Tal-qualmente como o resto do país, a partir de Janeiro, deste ano, embora com menos acutilância do que em Setembro de 2007, os assaltos durante a noite, progressivamente regressaram. As Zonas históricas, durante a noite, são desertos de ninguém.
Da mesma forma que no ano passado, os representantes institucionais dos comerciantes, preferindo isolar as manifestações do problema, fazendo de conta que não se passa nada, em vez de reivindicarem soluções para as causas –como quem diz exigir policiamento da PSP-, num autismo só compreensível aos seus toscos olhares, talvez pela sombra lateral de palas que, antigamente, os burros usavam, ou então porque lhes dá jeito apoiarem o poder político autárquico, continuam a leste do paraíso.

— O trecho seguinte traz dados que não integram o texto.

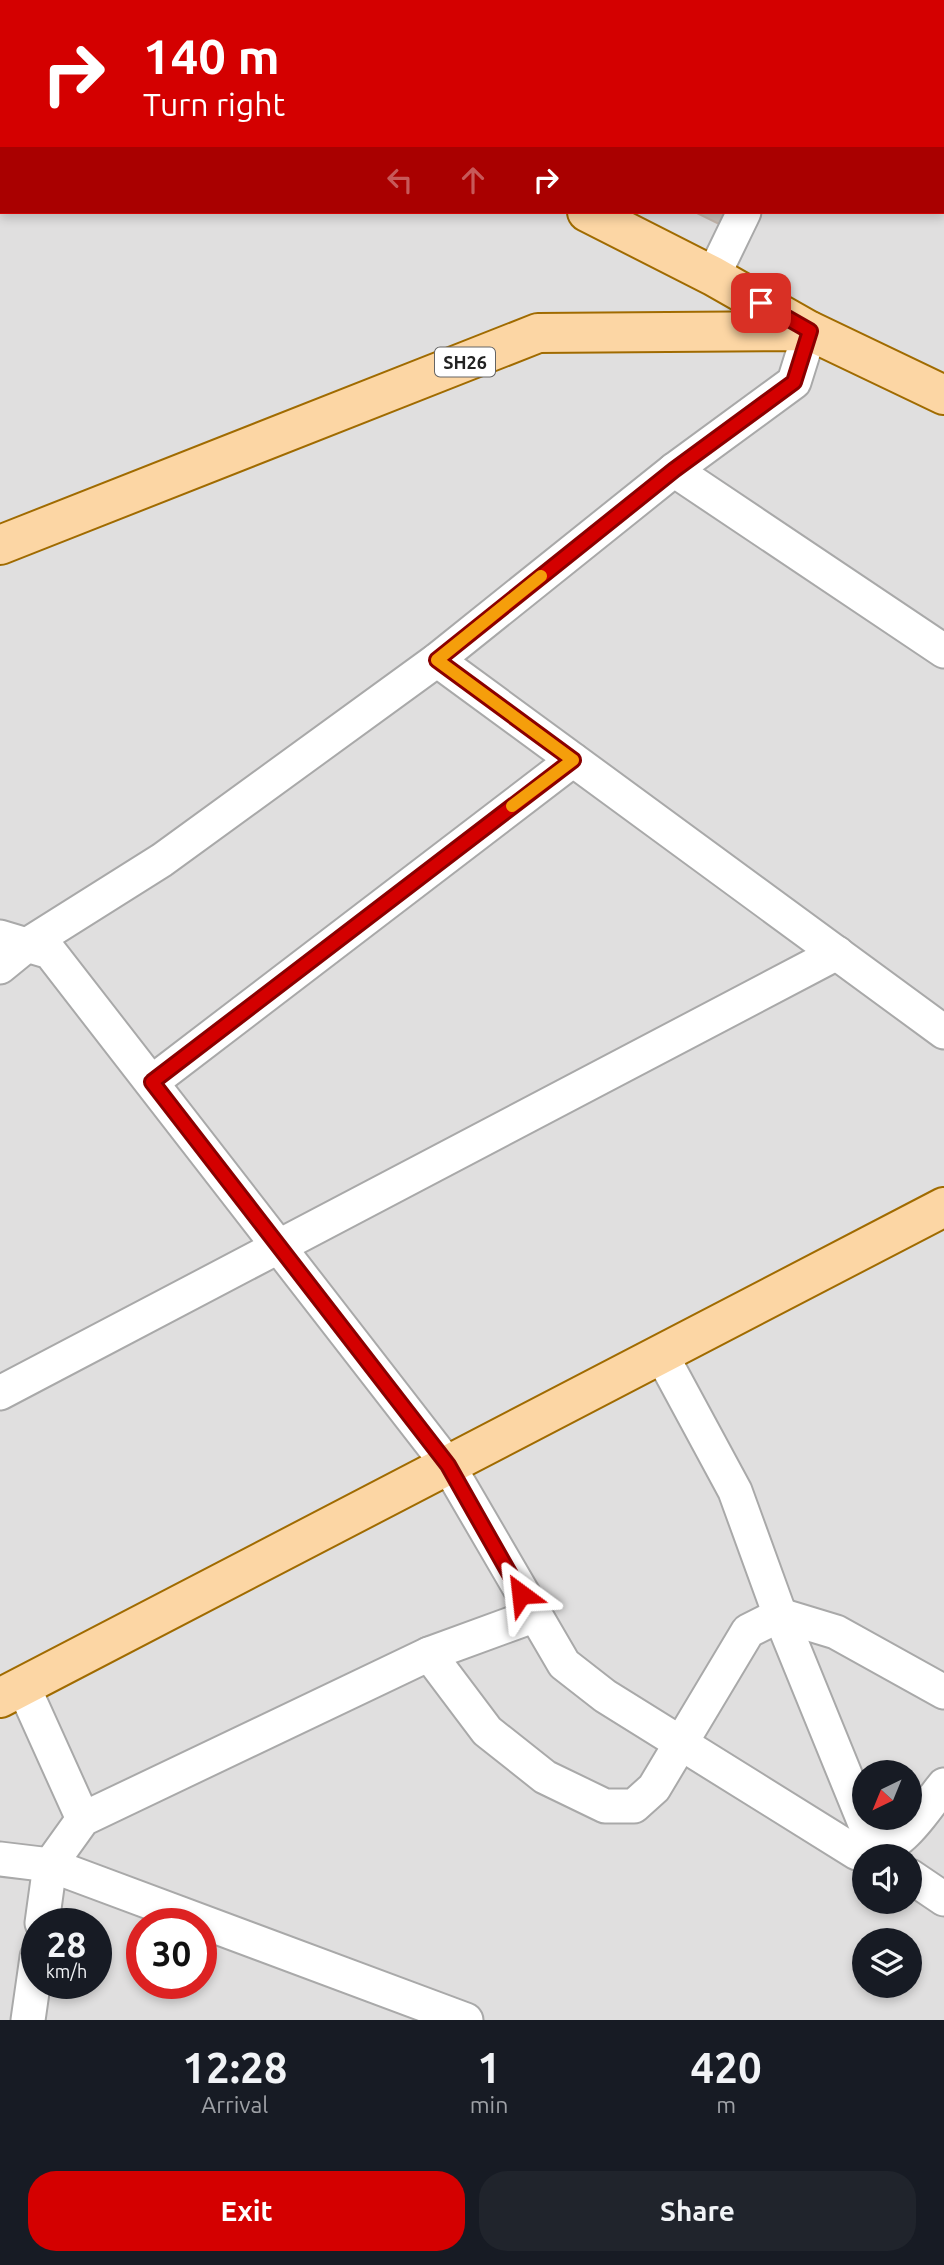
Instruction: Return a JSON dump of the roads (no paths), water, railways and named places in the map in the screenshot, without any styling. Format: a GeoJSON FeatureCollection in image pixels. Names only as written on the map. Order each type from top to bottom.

Depois desta longa exposição –se o leitor chegou até aqui, fogo, você é um lutador-, já dá para compreender as declarações ao JN da ACIC e autarquia, em que refutam críticas e remetem segurança para a PSP.
Estou a abusar da sua paciência, mas vou transcreve-las: “O presidente da Câmara Municipal de Coimbra, Carlos Encarnação, compreende que há problemas de segurança na Baixa que têm de ser resolvidos, mas afirma que a autarquia não pode fazer mais. “Questões de segurança são com a PSP”.
Por seu lado, “Paulo Mendes, presidente da ACIC, disse desconhecer o assalto de quinta-feira, e desdramatizou a situação. “Que eu saiba houve esse assalto e houve um outro há cerca de um mês. Não há nenhuma vaga de assaltos na Baixa de Coimbra”. Diz ainda, no mesmo jornal, que “Refuta ainda as críticas que a associação que preside é alvo por parte dos comerciantes e tem a mesma opinião do presidente da CMC, segundo o qual quem tem intervenção em termos de segurança é a PSP”.
“A subcomissária da PSP de Coimbra, Margarida Oliveira, lembra que houve há pouco um reforço policial na zona, e que daí para cá “houve uma redução de assaltos”.
Elementar, meu caro!, como diria Sherlock Holmes, pela pena de Conan Doyle.